De hecho, la comparación entre la tributación de la cerveza y los licores no termina con el impuesto al consumo. Las compañías locales de licores están exentas del impuesto a la renta y muchas de ellas, incluyendo al mayor productor de licores (la Fábrica de Licores de Antioquia), están exentas de otros impuestos como el del patrimonio, el de timbre y el predial.

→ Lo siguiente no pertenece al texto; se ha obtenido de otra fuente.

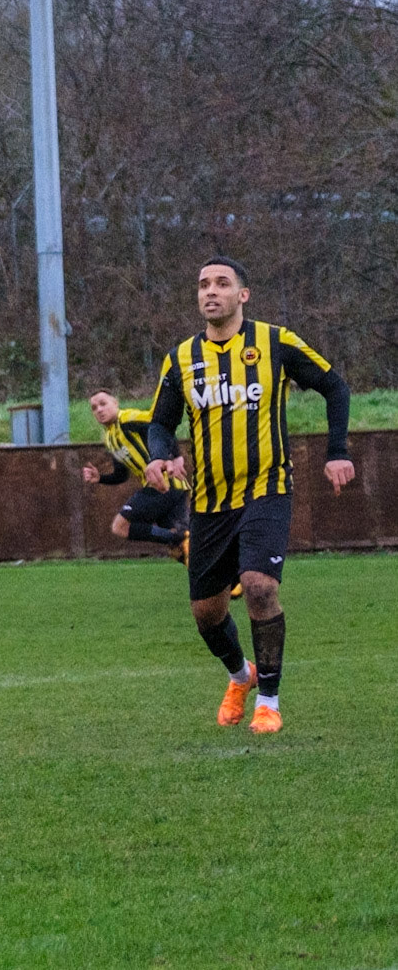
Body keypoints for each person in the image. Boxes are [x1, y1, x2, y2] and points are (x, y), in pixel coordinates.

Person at [144, 256, 354, 735]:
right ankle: (241, 676)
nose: (210, 291)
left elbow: (334, 386)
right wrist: (161, 456)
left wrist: (337, 451)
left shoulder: (275, 342)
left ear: (243, 294)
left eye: (222, 283)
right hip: (209, 500)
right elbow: (160, 422)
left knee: (259, 587)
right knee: (207, 612)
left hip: (267, 488)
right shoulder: (180, 359)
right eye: (202, 284)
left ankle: (270, 701)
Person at [81, 390, 189, 561]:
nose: (99, 410)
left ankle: (179, 537)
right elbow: (121, 474)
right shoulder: (110, 438)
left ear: (115, 403)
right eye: (94, 408)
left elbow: (160, 426)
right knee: (184, 551)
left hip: (164, 484)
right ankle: (229, 583)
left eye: (103, 403)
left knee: (120, 526)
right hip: (169, 489)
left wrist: (176, 456)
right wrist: (100, 478)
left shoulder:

En consecuencia, nuestro punto es que la comparación de impuestos no debe ser parcial sino integral, dado que hay muchas diferencias. Inclusive, si los impuestos a la producción se suman a los impuestos al consumo, entonces la diferencia entre los impuestos a la cerveza y al aguardiente se incrementa de 81 pesos a 130 pesos por trago.

Los impuestos a la cerveza en Colombia ya son considerablemente altos, comparados con estándares internacionales. De hecho, los de Colombia son los segundos impuestos más altos a la cerveza en América Latina.

En general, no se ha entendido que los impuestos a la cerveza, lejos de no incrementarse, suben de manera constante, ya que tienen una base ad valorem. Los impuestos a la cerveza han crecido 57 por ciento más que la inflación durante los últimos 17 años.